• _Exercise_
The part to set down runs from the first line of the data below through the line with "the persecution of", inclusive; write it exactly and leave out the pictures.
Material for this exercise: Begin
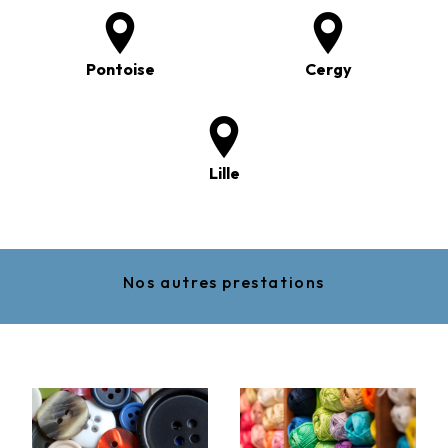
Pontoise
Cergy
Lille
Nos autres prestations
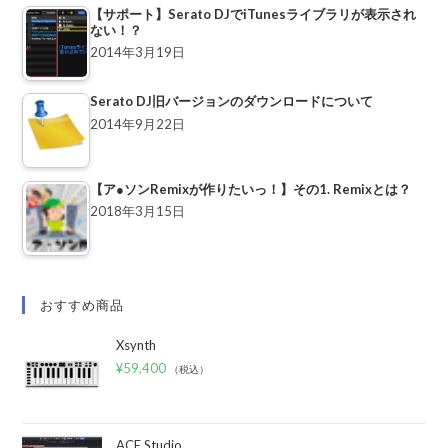
【サポート】Serato DJでiTunesライブラリが表示され
ない！？
2014年3月19日
Serato DJ旧バージョンのダウンロードについて
2014年9月22日
【ア●ソンRemixが作りたいっ！】その1. Remixとは？
2018年3月15日
おすすめ商品
Xsynth
¥
59,400
（税込）
ACE Studio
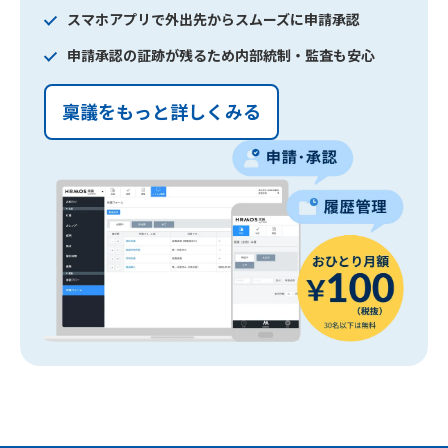
スマホアプリで外出先からスムーズに申請承認
申請承認の証跡が残るため内部統制・監査も安心
稟議をもっと詳しくみる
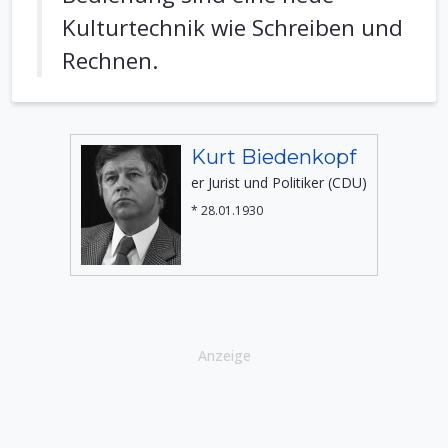
Kulturtechnik wie Schreiben und
Rechnen.
Kurt Biedenkopf
er Jurist und Politiker (CDU)
* 28.01.1930
Anzeige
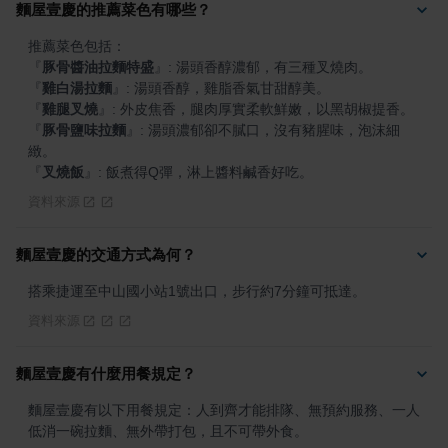
麵屋壹慶的推薦菜色有哪些？
『
豚骨醬油拉麵特盛
』
『
雞白湯拉麵
』
『
雞腿叉燒
』
『
豚骨鹽味拉麵
』
: 湯頭濃郁卻不膩口，沒有豬腥味，泡沫細
『
叉燒飯
』
: 飯煮得Q彈，淋上醬料鹹香好吃。
資料來源
麵屋壹慶的交通方式為何？
搭乘捷運至中山國小站1號出口，步行約7分鐘可抵達。
資料來源
麵屋壹慶有什麼用餐規定？
麵屋壹慶有以下用餐規定：人到齊才能排隊、無預約服務、一人
低消一碗拉麵、無外帶打包，且不可帶外食。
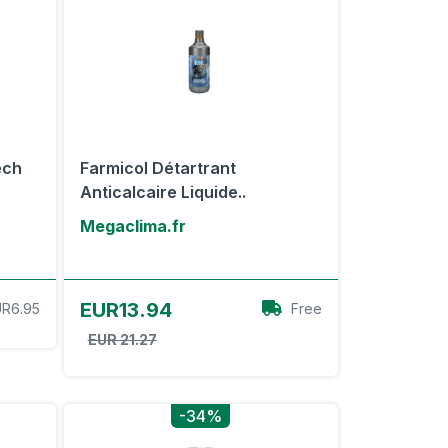
ech
Farmicol Détartrant
Anticalcaire Liquide..
Megaclima.fr
Voir l'offre
EUR13.94
R6.95
Free
EUR 21.27
-34%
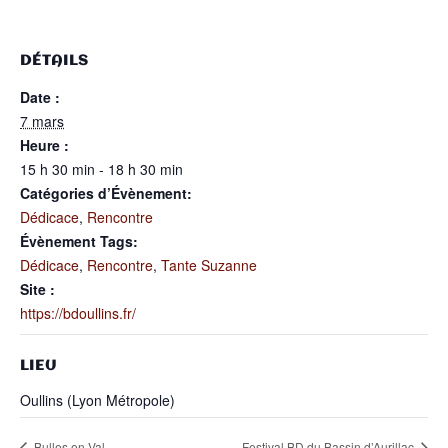
DÉTAILS
Date :
7 mars
Heure :
15 h 30 min - 18 h 30 min
Catégories d’Évènement:
Dédicace
,
Rencontre
Évènement Tags:
Dédicace
,
Rencontre
,
Tante Suzanne
Site :
https://bdoullins.fr/
LIEU
Oullins (Lyon Métropole)
Bulles en Val
Festival BD du Bassin d’Aurillac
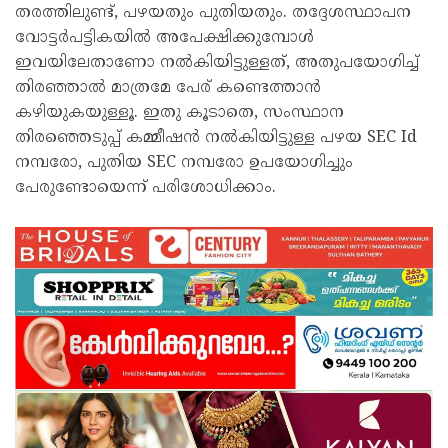
തരത്തിലുണ്ട്, പഴയതും പുതിയതും. തദ്ദേശസ്ഥാപന
വോട്ടർപട്ടികയിൽ അപേക്ഷിക്കുമ്പോൾ
ഇവയിലേതാണോ നൽകിയിട്ടുള്ളത്, അതുപയോഗിച്ച്
തിരഞ്ഞാൽ മാത്രമേ പേര് കണ്ടെത്താൻ
കഴിയുകയുള്ളൂ. ഇതു കൂടാതെ, സംസ്ഥാന
തിരഞ്ഞെടുപ്പ് കമ്മീഷൻ നൽകിയിട്ടുള്ള പഴയ SEC Id
നമ്പരോ, പുതിയ SEC നമ്പരോ ഉപയോഗിച്ചും
പേരുണ്ടോയെന്ന് പരിശോധിക്കാം.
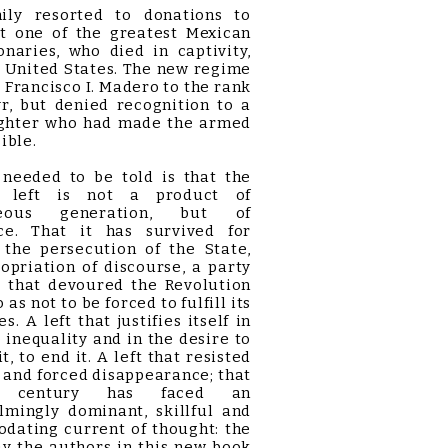
ily resorted to donations to
rt one of the greatest Mexican
onaries, who died in captivity,
 United States. The new regime
 Francisco I. Madero to the rank
r, but denied recognition to a
fighter who had made the armed
ible.
eeded to be told is that the
n left is not a product of
neous generation, but of
nce. That it has survived for
 the persecution of the State,
opriation of discourse, a party
) that devoured the Revolution
o as not to be forced to fulfill its
s. A left that justifies itself in
 inequality and in the desire to
t, to end it. A left that resisted
and forced disappearance; that
 century has faced an
lmingly dominant, skillful and
dating current of thought: the
say the authors in this new book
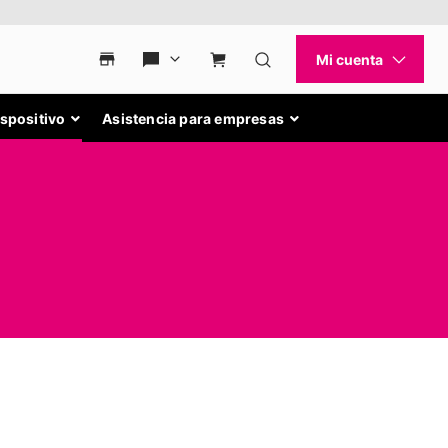
ispositivo
Asistencia para empresas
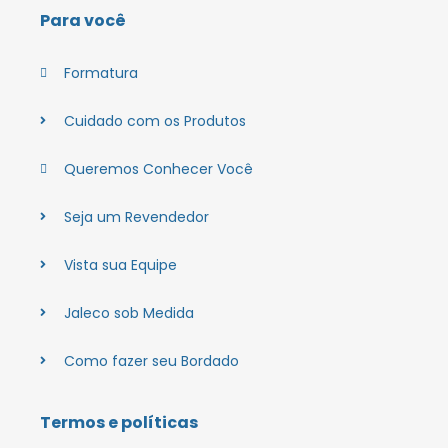
Para você
Formatura
Cuidado com os Produtos
Queremos Conhecer Você
Seja um Revendedor
Vista sua Equipe
Jaleco sob Medida
Como fazer seu Bordado
Termos e políticas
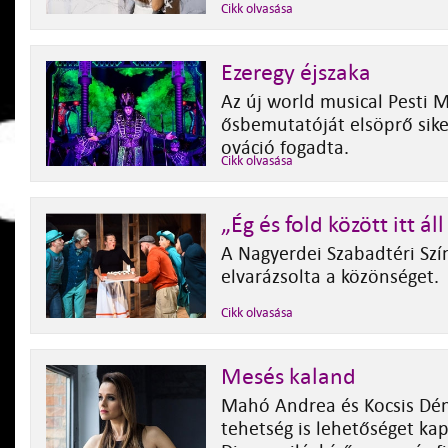
Cikk olvasása
Ezeregy éjszaka
Az új world musical Pesti 
ősbemutatóját elsöprő sike
ováció fogadta.
Cikk olvasása
„Ég és fold között itt ál
A Nagyerdei Szabadtéri Sz
elvarázsolta a közönséget.
Cikk olvasása
Mesés kaland
Mahó Andrea és Kocsis Dén
tehetség is lehetőséget kap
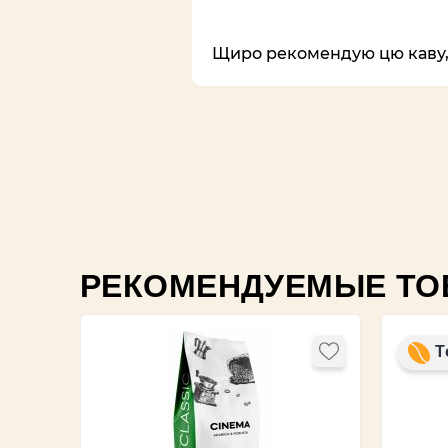
Щиро рекомендую цю каву,з
РЕКОМЕНДУЕМЫЕ ТО
Т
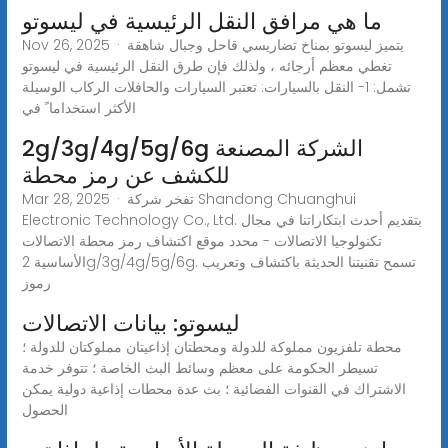
ما هي مرافق النقل الرئيسية في ليسوتو
Nov 26, 2025 · يتميز ليسوتو بمناخ تضاريسي قاحل وجبال شاهقة
تغطي معظم أرجائه ، ولذلك فإن طرق النقل الرئيسية في ليسوتو
تشمل: 1- النقل بالسيارات: تعتبر السيارات والحافلات الركاب الوسيلة
الأكثر استخداما ً في
2g/3g/4g/5g/6g الشركة المصنعة
للكشف عن رمز محطة
Mar 28, 2025 · تفخر شركة Shandong Chuanghui
Electronic Technology Co., Ltd. بتقديم أحدث ابتكاراتنا في مجال
تكنولوجيا الاتصالات - محدد موقع اكتشاف رمز محطة الاتصالات
الأساسية 2g/3g/4g/5g/6g. تسمح تقنيتنا الحديثة باكتشاف وتعريب
رموز
ليسوتو: بيانات الاتصالات
محطة تلفزيون مملوكة للدولة ومحطتان إذاعيتان مملوكتان للدولة ؛
تسيطر الحكومة على معظم وسائط البث الخاصة ؛ تتوفر خدمة
الاشتراك في القنوات الفضائية ؛ بث عدة محطات إذاعية دولية يمكن
الحصول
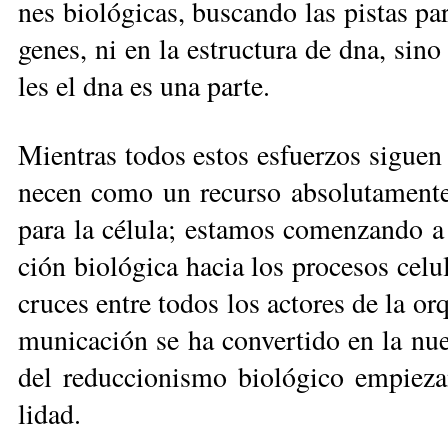
nes bio­ló­gi­cas, bus­can­do las pis­tas pa­
ge­nes, ni en la es­truc­tu­ra de dna, si­n
les el dna es una par­te.
Mien­tras to­dos es­tos es­fuer­zos si­guen
ne­cen co­mo un re­cur­so ab­so­lu­ta­men­te 
pa­ra la cé­lu­la; es­ta­mos co­men­zan­do
ción bio­ló­gi­ca ha­cia los pro­ce­sos ce­lu
cru­ces en­tre to­dos los ac­to­res de la or
mu­ni­ca­ción se ha con­ver­ti­do en la nue­
del re­duc­cio­nis­mo bio­ló­gi­co em­pie­z
lidad.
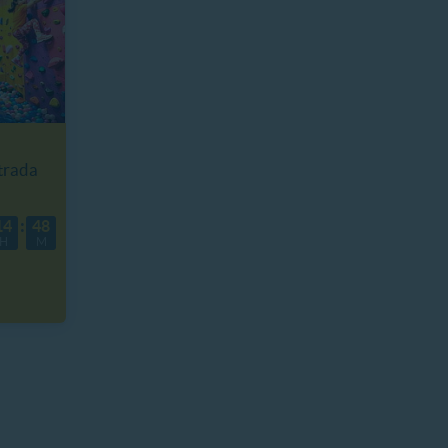
rada
14
48
H
M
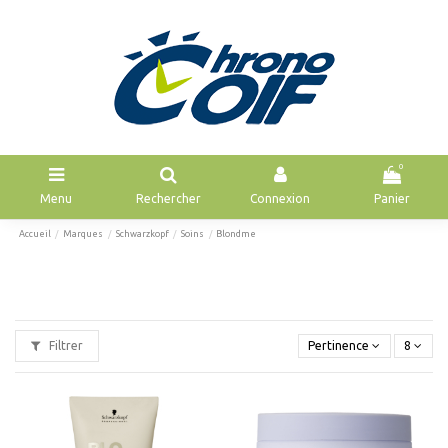
0
Menu
Rechercher
Connexion
Panier
Accueil
Marques
Schwarzkopf
Soins
Blondme
Filtrer
Pertinence
8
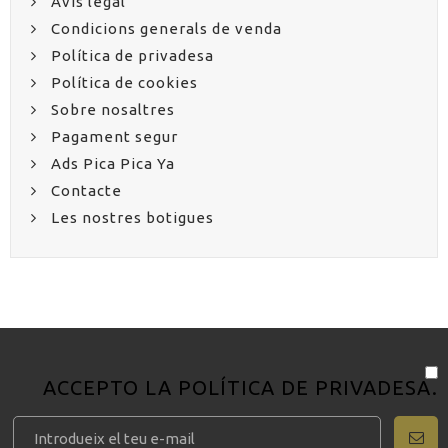
Avis legal
Condicions generals de venda
Política de privadesa
Política de cookies
Sobre nosaltres
Pagament segur
Ads Pica Pica Ya
Contacte
Les nostres botigues
ACCEPTO LA
POLÍTICA DE PRIVADESA
.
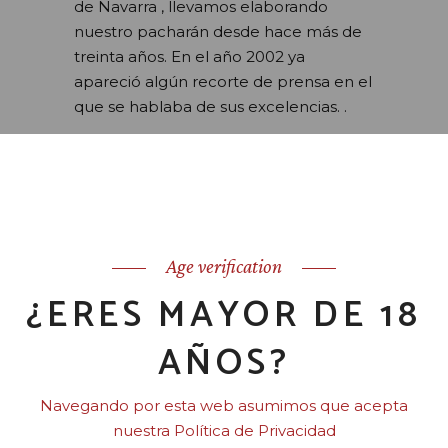
de Navarra , llevamos elaborando
nuestro pacharán desde hace más de
treinta años. En el año 2002 ya
apareció algún recorte de prensa en el
que se hablaba de sus excelencias. .
LEER MÁS
Age verification
¿ERES MAYOR DE 18
AÑOS?
Navegando por esta web asumimos que acepta
Jose Luis Nieto
6 de noviembre de 2024
nuestra Política de Privacidad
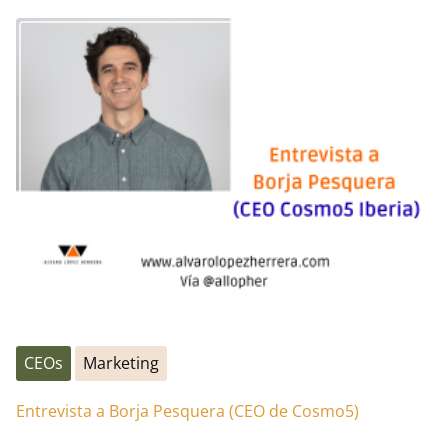
CEOs
Marketing
Entrevista a Borja Pesquera (CEO de Cosmo5)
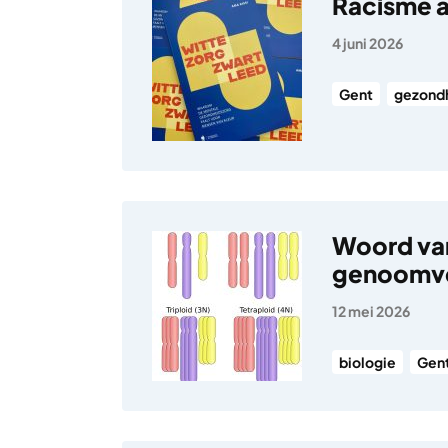
Racisme a
4 juni 2026
Gent
gezond
Woord va
genoomve
12 mei 2026
biologie
Gen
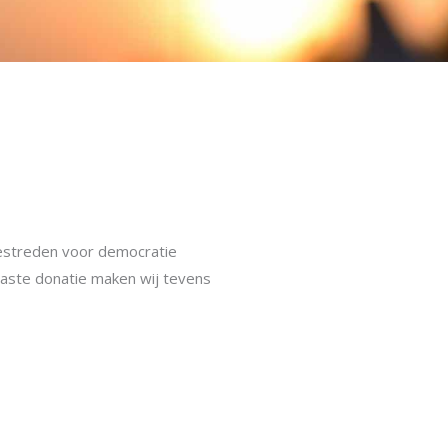
gestreden voor democratie
vaste donatie maken wij tevens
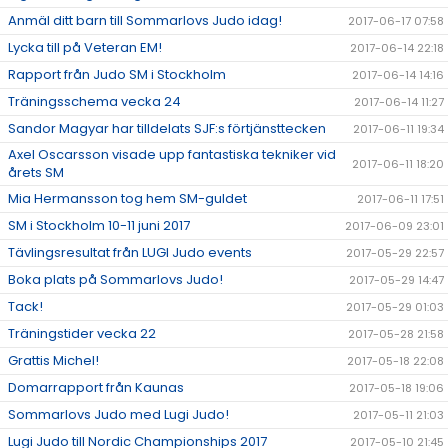
Anmäl ditt barn till Sommarlovs Judo idag!
2017-06-17 07:58
Lycka till på Veteran EM!
2017-06-14 22:18
Rapport från Judo SM i Stockholm
2017-06-14 14:16
Träningsschema vecka 24
2017-06-14 11:27
Sandor Magyar har tilldelats SJF:s förtjänsttecken
2017-06-11 19:34
Axel Oscarsson visade upp fantastiska tekniker vid
2017-06-11 18:20
årets SM
Mia Hermansson tog hem SM-guldet
2017-06-11 17:51
SM i Stockholm 10-11 juni 2017
2017-06-09 23:01
Tävlingsresultat från LUGI Judo events
2017-05-29 22:57
Boka plats på Sommarlovs Judo!
2017-05-29 14:47
Tack!
2017-05-29 01:03
Träningstider vecka 22
2017-05-28 21:58
Grattis Michel!
2017-05-18 22:08
Domarrapport från Kaunas
2017-05-18 19:06
Sommarlovs Judo med Lugi Judo!
2017-05-11 21:03
Lugi Judo till Nordic Championships 2017
2017-05-10 21:45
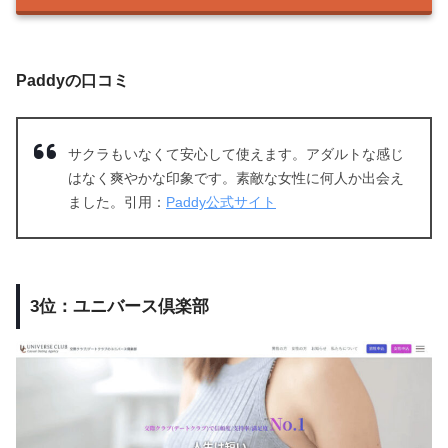
Paddyの口コミ
サクラもいなくて安心して使えます。アダルトな感じ
はなく爽やかな印象です。素敵な女性に何人か出会え
ました。引用：
Paddy公式サイト
3位：ユニバース倶楽部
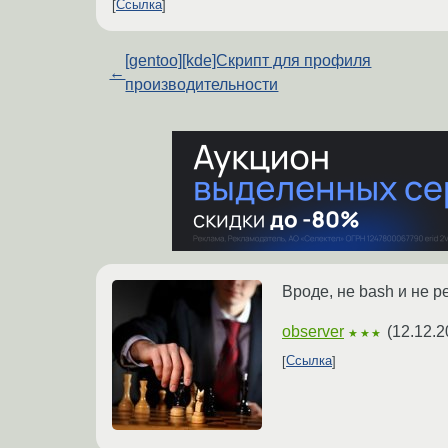
Ссылка
[gentoo][kde]Скрипт для профиля
←
производительности
Вроде, не bash и не per
observer
(
12.12.2
★★★
Ссылка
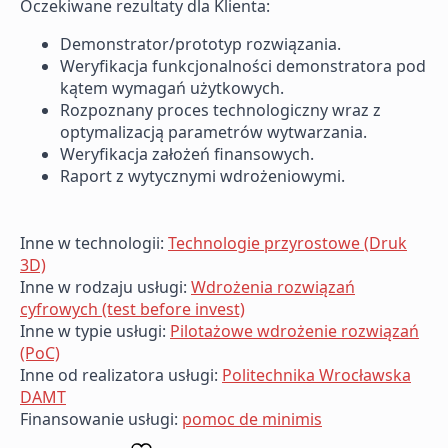
Oczekiwane rezultaty dla Klienta:
Demonstrator/prototyp rozwiązania.
Weryfikacja funkcjonalności demonstratora pod
kątem wymagań użytkowych.
Rozpoznany proces technologiczny wraz z
optymalizacją parametrów wytwarzania.
Weryfikacja założeń finansowych.
Raport z wytycznymi wdrożeniowymi.
Inne w technologii:
Technologie przyrostowe (Druk
3D)
Inne w rodzaju usługi:
Wdrożenia rozwiązań
cyfrowych (test before invest)
Inne w typie usługi:
Pilotażowe wdrożenie rozwiązań
(PoC)
Inne od realizatora usługi:
Politechnika Wrocławska
DAMT
Finansowanie usługi:
pomoc de minimis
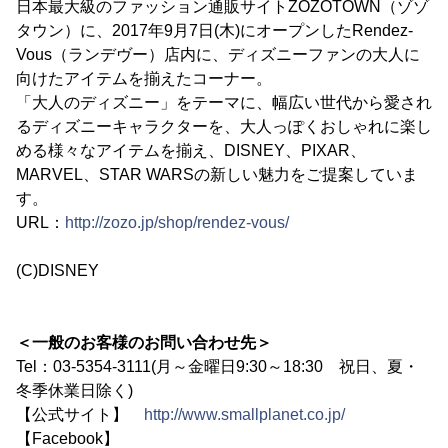
日本最大級のファッション通販サイトZOZOTOWN（ゾゾ
タウン）に、2017年9月7日(木)にオープンしたRendez-
Vous（ランデヴー）店内に、ディズニーファンの大人に
向けたアイテムを揃えたコーナー。
「大人のディズニー」をテーマに、幅広い世代から愛され
るディズニーキャラクターを、大人っぽくおしゃれに楽し
める様々なアイテムを揃え、DISNEY、PIXAR、
MARVEL、STAR WARSの新しい魅力をご提案していま
す。
URL：
http://zozo.jp/shop/rendez-vous/
(C)DISNEY
＜一般のお客様のお問い合わせ先＞
Tel：03-5354-3111(月～金曜日9:30～18:30 祝日、夏・
冬季休業日除く)
【公式サイト】
http://www.smallplanet.co.jp/
【Facebook】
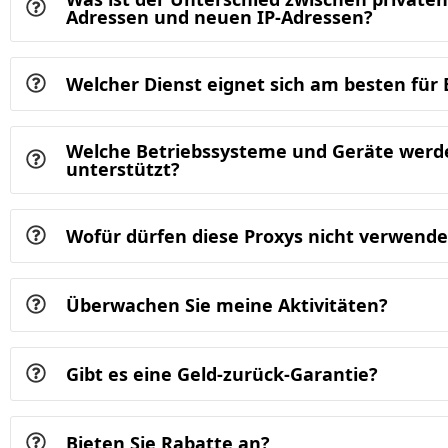
Adressen und neuen IP-Adressen?
Welcher Dienst eignet sich am besten fü
Welche Betriebssysteme und Geräte werd
unterstützt?
Wofür dürfen diese Proxys nicht verwend
Überwachen Sie meine Aktivitäten?
Gibt es eine Geld-zurück-Garantie?
Bieten Sie Rabatte an?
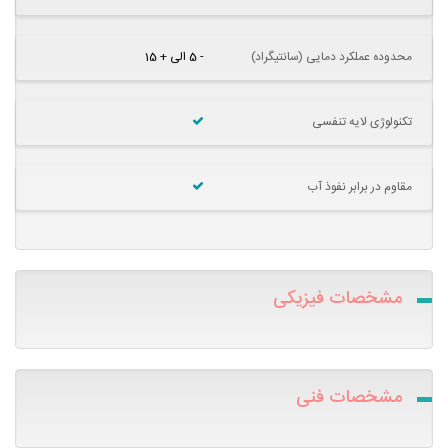
محدوده عملکرد دمایی (سانتیگراد)
- 5 الی + 15
تکنولوژی لایه تنفسی
مقاوم در برابر نفوذ آب
مشخصات فیزیکی
مشخصات فنی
Material for this exercise: End
• _Result of the task_
Pontoise
Cergy
Lille
Nos autres prestations
【サポート】Serato DJでiTunesライブラリが表示され
ない！？
2014年3月19日
Serato DJ旧バージョンのダウンロードについて
2014年9月22日
【ア●ソンRemixが作りたいっ！】その1. Remixとは？
2018年3月15日
おすすめ商品
Xsynth
¥
59,400
（税込）
ACE Studio
スマホアプリで外出先からスムーズに申請承認
申請承認の証跡が残るため内部統制・監査も安心
稟議をもっと詳しくみる
Kulturtechnik wie Schreiben und
Rechnen.
Kurt Biedenkopf
er Jurist und Politiker (CDU)
* 28.01.1930
Anzeige
麵屋壹慶的推薦菜色有哪些？
『
豚骨醬油拉麵特盛
』
『
雞白湯拉麵
』
『
雞腿叉燒
』
『
豚骨鹽味拉麵
』
: 湯頭濃郁卻不膩口，沒有豬腥味，泡沫細
『
叉燒飯
』
: 飯煮得Q彈，淋上醬料鹹香好吃。
資料來源
麵屋壹慶的交通方式為何？
搭乘捷運至中山國小站1號出口，步行約7分鐘可抵達。
資料來源
麵屋壹慶有什麼用餐規定？
麵屋壹慶有以下用餐規定：人到齊才能排隊、無預約服務、一人
低消一碗拉麵、無外帶打包，且不可帶外食。
ech
Farmicol Détartrant
Anticalcaire Liquide..
Megaclima.fr
Voir l'offre
EUR13.94
R6.95
Free
EUR 21.27
-34%
DÉTAILS
Date :
7 mars
Heure :
15 h 30 min - 18 h 30 min
Catégories d’Évènement:
Dédicace
,
Rencontre
Évènement Tags:
Dédicace
,
Rencontre
,
Tante Suzanne
Site :
https://bdoullins.fr/
LIEU
Oullins (Lyon Métropole)
Bulles en Val
Festival BD du Bassin d’Aurillac
തരത്തിലുണ്ട്, പഴയതും പുതിയതും. തദ്ദേശസ്ഥാപന
വോട്ടർപട്ടികയിൽ അപേക്ഷിക്കുമ്പോൾ
ഇവയിലേതാണോ നൽകിയിട്ടുള്ളത്, അതുപയോഗിച്ച്
തിരഞ്ഞാൽ മാത്രമേ പേര് കണ്ടെത്താൻ
കഴിയുകയുള്ളൂ. ഇതു കൂടാതെ, സംസ്ഥാന
തിരഞ്ഞെടുപ്പ് കമ്മീഷൻ നൽകിയിട്ടുള്ള പഴയ SEC Id
നമ്പരോ, പുതിയ SEC നമ്പരോ ഉപയോഗിച്ചും
പേരുണ്ടോയെന്ന് പരിശോധിക്കാം.
ily resorted to donations to
rt one of the greatest Mexican
onaries, who died in captivity,
 United States. The new regime
 Francisco I. Madero to the rank
r, but denied recognition to a
fighter who had made the armed
ible.
eeded to be told is that the
n left is not a product of
neous generation, but of
nce. That it has survived for
 the persecution of the State,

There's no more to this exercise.